Best wishes from the Barton team.
Dry January is the UKs one month challenge. It isn’t about giving anything up. It’s about getting something back. Get your fun back. Get your energy back. Get your calm back. Get you back!
Both men and women are advised not to regularly drink more than 14 units of alcohol a week but cutting back can be a really effective way to improve your health.
You can download the Drink Free Days app to keep track of your alcohol intake https://www.nhs.uk/better-health/drink-less/
Firstly, an update about patients’ access to their GP records via the NHS app. The plan is that entries, including those made by free text, and correspondence sent into general practice, will be visible to all patients in the future, and was to have gone live on the 1st of November. This has now been postponed, with a new launch date to be announced. We shall keep you informed of developments.
Many thanks to everyone for the positive feedback we receive. This makes such a difference to the staff and clinicians at the surgery, who often feel undervalued and sometimes demoralised. It really is appreciated. That is not to say that negative feedback is not useful, particularly when it is constructive, as it can help improve the service we provide. Gratuitous abuse, however, serves no useful purpose.
Have you ever wondered what a receptionist does beyond answering the phone and booking appointments? A receptionist’s job is surprisingly complicated, busy, fast-paced, and stressful, and requires excellent communication and organisational skills. Receptionists work a shift pattern to enable adequate cover for busy times of the day. On any given day, the roles involved include arriving early to open the Surgery for 8 am, answering the phone and getting details from patients wanting an appointment or with other queries, receiving deliveries and passing on samples and letters to the hospital courier, generating repeat prescriptions for signature, scanning documents to patient records, dealing with patient and document tasks, and sending, and receiving emails. Booking an appointment for the nursing team is complicated because there are many different appointment lengths for each different problem, and all the nurses have separate roles. They must have enough training to recognise potentially serious symptoms when speaking to patients, or identify ill patients in the waiting room, and alert clinicians when needed. They need to understand the NHS and available local services. Finally, and at the end of the day, they make a check of the premises, shut down their computers and lock up the surgery at 6 pm (or later, if there are still patients in the building). And all this needs to be done with a smile. Challenging does not come close to describing it! So, if you are bored with your current job and feel you have the necessary skills and aptitude for reception work, please contact the Practice Manager, Louise Smith.

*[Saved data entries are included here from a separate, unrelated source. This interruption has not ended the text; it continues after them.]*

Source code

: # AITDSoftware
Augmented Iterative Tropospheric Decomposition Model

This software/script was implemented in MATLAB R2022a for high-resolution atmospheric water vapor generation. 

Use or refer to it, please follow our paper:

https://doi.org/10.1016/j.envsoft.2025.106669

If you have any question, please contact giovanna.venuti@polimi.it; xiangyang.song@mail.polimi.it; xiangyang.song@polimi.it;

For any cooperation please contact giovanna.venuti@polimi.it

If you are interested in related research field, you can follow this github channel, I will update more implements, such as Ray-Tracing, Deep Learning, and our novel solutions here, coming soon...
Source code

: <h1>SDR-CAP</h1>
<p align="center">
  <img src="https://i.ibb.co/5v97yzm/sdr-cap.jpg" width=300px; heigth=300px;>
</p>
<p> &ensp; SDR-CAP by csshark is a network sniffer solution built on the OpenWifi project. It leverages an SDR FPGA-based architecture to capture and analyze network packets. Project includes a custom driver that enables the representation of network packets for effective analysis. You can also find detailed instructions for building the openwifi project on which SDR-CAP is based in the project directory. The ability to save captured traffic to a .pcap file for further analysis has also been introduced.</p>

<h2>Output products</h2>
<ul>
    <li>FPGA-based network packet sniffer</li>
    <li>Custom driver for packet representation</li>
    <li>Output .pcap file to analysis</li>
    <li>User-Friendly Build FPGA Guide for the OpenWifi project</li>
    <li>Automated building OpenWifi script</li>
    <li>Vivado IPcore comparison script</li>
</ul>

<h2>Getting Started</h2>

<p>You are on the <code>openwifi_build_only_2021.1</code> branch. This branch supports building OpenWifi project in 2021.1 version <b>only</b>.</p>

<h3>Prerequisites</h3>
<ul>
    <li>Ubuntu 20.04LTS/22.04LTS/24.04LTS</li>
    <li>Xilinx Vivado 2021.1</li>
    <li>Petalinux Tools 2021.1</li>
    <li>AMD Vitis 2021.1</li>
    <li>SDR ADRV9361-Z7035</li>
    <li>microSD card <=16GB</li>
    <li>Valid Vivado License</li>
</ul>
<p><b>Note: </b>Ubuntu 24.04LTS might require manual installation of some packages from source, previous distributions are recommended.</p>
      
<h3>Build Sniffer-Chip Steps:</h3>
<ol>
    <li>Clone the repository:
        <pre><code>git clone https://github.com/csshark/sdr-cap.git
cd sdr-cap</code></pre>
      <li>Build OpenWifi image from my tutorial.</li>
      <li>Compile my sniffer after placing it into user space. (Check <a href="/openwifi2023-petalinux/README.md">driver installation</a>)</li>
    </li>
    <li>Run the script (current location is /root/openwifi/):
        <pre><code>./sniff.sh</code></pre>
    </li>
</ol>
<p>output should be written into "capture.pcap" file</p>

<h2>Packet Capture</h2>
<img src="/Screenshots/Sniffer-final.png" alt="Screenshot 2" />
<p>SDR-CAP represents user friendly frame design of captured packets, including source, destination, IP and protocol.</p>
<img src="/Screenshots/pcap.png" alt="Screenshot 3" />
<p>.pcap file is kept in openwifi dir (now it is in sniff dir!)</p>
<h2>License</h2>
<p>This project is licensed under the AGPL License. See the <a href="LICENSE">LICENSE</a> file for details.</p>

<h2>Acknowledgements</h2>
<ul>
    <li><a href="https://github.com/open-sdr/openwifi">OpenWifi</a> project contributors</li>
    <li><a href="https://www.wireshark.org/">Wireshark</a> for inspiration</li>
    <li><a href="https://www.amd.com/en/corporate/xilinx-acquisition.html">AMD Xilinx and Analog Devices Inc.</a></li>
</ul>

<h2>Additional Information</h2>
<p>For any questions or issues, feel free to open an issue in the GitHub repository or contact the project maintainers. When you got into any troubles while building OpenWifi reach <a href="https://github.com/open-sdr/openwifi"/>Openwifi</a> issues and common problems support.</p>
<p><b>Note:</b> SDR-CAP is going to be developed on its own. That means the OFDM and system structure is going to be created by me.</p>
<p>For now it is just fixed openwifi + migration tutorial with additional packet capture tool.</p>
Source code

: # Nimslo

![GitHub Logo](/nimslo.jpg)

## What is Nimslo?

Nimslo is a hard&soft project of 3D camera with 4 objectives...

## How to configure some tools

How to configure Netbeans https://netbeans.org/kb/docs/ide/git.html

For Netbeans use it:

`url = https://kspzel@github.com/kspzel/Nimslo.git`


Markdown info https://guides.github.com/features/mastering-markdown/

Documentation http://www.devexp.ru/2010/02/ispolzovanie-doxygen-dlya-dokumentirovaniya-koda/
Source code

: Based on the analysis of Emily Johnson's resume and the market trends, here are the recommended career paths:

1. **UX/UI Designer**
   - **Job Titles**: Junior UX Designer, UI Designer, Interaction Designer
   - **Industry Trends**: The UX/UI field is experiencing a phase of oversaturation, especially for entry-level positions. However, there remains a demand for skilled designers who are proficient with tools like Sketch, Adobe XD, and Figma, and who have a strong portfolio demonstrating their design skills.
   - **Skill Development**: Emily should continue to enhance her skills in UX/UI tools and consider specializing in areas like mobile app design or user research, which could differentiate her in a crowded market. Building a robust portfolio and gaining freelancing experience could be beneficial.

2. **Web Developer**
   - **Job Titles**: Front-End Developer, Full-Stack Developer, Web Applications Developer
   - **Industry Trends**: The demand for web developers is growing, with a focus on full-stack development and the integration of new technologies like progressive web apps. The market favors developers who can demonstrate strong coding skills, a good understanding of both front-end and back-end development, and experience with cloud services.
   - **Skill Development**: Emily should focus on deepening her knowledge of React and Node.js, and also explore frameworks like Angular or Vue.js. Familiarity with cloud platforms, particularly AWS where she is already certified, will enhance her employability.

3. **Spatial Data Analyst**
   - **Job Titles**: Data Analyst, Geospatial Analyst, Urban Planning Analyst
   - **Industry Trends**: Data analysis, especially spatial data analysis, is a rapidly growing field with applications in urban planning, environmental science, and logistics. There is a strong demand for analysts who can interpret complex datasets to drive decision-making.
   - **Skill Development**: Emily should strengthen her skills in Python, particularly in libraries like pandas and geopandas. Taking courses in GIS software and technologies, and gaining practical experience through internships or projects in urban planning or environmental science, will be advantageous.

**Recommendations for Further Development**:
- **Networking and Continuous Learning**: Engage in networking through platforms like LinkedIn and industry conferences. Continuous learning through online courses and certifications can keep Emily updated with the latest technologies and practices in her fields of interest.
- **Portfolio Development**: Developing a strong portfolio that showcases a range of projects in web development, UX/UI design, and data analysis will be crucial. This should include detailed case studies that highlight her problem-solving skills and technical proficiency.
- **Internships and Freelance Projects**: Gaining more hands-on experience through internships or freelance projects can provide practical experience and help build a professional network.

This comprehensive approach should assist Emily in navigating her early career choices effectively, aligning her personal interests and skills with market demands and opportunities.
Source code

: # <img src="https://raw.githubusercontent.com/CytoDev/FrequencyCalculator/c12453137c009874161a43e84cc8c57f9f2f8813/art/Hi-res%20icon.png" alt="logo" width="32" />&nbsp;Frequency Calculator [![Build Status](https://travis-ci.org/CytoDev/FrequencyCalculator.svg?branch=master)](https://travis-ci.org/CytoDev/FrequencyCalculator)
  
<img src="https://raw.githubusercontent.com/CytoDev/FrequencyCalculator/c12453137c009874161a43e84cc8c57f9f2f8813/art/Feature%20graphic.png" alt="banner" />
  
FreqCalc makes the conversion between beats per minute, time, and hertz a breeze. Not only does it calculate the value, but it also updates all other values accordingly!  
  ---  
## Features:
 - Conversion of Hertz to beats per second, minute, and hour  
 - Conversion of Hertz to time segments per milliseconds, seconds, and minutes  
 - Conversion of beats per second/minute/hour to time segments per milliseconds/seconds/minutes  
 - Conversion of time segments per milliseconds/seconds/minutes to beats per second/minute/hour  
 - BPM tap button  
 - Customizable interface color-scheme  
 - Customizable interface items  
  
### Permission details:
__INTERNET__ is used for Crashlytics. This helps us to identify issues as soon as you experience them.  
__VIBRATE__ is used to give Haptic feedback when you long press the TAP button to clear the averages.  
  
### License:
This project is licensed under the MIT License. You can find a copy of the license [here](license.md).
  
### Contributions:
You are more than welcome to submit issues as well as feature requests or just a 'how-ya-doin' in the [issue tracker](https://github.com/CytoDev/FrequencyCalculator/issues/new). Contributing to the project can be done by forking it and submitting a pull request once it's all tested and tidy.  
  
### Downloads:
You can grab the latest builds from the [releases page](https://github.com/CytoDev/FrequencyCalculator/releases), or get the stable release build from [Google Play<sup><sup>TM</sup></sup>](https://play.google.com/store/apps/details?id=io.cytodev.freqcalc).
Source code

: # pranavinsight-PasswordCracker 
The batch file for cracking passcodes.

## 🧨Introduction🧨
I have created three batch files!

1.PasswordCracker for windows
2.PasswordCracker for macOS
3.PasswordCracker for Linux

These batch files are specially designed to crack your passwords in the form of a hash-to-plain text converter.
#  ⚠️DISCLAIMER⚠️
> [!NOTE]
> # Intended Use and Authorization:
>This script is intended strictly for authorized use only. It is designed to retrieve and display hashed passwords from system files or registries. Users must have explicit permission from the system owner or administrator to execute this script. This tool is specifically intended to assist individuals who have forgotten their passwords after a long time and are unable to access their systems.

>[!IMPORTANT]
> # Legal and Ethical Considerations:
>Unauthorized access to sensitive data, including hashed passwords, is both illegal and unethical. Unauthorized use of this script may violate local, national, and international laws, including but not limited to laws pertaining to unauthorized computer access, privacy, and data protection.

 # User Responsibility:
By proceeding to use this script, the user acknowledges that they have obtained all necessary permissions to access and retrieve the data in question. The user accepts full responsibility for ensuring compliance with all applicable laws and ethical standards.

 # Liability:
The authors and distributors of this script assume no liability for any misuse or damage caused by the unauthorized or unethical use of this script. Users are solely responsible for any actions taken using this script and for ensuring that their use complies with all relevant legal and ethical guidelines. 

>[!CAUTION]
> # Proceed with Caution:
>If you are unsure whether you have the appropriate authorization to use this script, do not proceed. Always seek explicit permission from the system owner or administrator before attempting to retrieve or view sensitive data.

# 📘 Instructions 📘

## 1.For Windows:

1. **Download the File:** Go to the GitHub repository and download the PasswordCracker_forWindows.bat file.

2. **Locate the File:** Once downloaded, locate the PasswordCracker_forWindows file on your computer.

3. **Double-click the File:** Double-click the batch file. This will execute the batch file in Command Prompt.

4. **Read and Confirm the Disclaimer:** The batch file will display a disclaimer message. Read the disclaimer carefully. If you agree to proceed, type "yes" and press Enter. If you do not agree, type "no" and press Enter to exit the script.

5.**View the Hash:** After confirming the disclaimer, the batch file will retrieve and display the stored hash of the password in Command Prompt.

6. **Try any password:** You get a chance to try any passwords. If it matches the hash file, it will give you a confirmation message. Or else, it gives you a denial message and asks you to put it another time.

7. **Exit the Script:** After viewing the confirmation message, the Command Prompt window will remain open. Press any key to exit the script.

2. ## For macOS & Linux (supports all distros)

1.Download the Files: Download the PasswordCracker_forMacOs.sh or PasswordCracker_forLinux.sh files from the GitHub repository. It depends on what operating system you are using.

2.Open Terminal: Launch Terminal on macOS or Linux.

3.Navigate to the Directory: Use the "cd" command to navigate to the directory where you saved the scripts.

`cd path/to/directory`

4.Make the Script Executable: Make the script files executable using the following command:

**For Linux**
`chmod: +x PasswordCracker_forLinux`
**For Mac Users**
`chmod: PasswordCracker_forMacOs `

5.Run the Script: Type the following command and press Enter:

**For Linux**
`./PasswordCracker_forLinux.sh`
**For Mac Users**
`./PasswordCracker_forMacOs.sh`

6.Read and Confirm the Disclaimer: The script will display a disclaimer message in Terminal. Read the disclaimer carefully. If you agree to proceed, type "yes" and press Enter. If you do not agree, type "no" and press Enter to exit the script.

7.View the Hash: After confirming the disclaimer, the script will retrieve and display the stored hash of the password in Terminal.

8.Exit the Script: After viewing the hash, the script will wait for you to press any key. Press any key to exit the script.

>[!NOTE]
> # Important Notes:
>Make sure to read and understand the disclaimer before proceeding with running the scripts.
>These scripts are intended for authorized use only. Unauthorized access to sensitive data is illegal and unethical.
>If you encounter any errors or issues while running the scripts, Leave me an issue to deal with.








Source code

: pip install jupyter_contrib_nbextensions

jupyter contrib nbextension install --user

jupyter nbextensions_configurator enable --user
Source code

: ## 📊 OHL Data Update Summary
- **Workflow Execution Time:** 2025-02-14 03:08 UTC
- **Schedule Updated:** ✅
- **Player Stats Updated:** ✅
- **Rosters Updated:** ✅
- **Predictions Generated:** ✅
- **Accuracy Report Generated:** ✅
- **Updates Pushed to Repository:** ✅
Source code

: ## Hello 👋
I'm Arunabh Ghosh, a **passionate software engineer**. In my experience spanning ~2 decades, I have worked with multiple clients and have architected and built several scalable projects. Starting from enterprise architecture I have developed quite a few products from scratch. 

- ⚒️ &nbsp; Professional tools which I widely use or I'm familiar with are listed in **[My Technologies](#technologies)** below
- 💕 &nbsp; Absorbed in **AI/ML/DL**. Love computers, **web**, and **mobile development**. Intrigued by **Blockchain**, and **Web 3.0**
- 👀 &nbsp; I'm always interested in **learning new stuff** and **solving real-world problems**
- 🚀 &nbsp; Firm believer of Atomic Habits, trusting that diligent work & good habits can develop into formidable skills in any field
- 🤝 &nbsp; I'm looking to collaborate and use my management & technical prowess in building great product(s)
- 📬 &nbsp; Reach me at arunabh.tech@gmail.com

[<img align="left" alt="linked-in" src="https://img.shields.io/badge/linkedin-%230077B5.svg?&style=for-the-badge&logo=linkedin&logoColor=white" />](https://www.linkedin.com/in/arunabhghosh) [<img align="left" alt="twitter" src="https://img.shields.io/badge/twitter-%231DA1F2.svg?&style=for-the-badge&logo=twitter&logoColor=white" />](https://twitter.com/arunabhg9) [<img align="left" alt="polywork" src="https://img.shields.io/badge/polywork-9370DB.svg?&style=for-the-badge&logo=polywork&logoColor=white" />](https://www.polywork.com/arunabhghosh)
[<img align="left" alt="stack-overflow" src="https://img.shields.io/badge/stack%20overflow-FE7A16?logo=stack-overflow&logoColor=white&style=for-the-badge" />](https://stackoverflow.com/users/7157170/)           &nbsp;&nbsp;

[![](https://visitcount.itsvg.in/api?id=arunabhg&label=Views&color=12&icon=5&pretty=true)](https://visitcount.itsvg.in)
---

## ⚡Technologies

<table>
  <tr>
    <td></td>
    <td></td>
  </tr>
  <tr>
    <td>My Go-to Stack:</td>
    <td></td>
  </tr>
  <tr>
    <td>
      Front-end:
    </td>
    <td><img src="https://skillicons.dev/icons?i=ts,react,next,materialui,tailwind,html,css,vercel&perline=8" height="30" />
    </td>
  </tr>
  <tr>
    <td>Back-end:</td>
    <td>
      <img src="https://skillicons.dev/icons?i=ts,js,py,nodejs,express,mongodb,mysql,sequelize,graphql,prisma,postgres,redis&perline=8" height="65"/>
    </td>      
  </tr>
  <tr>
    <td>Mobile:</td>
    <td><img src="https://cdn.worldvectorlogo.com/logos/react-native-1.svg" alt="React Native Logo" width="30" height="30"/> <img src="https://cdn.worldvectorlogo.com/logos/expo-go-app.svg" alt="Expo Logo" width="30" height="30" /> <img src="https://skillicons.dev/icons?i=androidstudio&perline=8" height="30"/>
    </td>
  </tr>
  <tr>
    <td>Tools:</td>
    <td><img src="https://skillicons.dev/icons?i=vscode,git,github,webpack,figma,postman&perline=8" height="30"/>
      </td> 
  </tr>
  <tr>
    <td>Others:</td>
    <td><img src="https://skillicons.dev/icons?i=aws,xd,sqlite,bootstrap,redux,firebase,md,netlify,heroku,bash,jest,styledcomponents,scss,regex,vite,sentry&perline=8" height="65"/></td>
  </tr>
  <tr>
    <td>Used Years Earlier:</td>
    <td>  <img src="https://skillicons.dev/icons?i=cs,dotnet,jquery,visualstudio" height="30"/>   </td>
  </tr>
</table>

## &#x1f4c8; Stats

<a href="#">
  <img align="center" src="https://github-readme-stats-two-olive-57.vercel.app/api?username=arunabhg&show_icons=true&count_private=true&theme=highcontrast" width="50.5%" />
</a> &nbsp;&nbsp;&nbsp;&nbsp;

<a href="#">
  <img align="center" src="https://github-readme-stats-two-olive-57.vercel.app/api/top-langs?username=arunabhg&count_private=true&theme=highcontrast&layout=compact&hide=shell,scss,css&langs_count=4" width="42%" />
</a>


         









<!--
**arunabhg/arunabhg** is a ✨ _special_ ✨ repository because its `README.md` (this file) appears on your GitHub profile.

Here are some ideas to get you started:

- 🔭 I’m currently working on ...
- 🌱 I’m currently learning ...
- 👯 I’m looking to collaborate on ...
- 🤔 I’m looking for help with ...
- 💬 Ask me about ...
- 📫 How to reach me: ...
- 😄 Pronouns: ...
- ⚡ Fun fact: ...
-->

We would like to wish everyone a Merry Christmas and a Happy New Year. Stay healthy and safe in 2022.
Know your numbers is an annual campaign raising awareness of high blood pressure, encouraging all UK adults to get a blood pressure check. To find out more information and to find out how you can lower your blood pressure, visit https://www.bloodpressureuk.org/
Staffordshire Emotional Health and Wellbeing Service is here to support children and young people from 5 to 18, with their mental health. Find out more on the action for children website.
Action for children also run the Blues Programme, which gives young people, aged 13 – 19, the tools to look after their emotional wellbeing. Over 6 weeks it teaches emotional resilience, and reduces low mood and anxious thoughts. Find out more about ‘The Blues Programme’.
An official 999 service has now been launched in British Sign Language.
Using a dedicated smartphone APP or the 999 BSL website, callers will be connected to a 999 call handler via a BSL interpreter.
The service can be accessed at 999bsl.co.uk – you can also download the iOS or Android app there.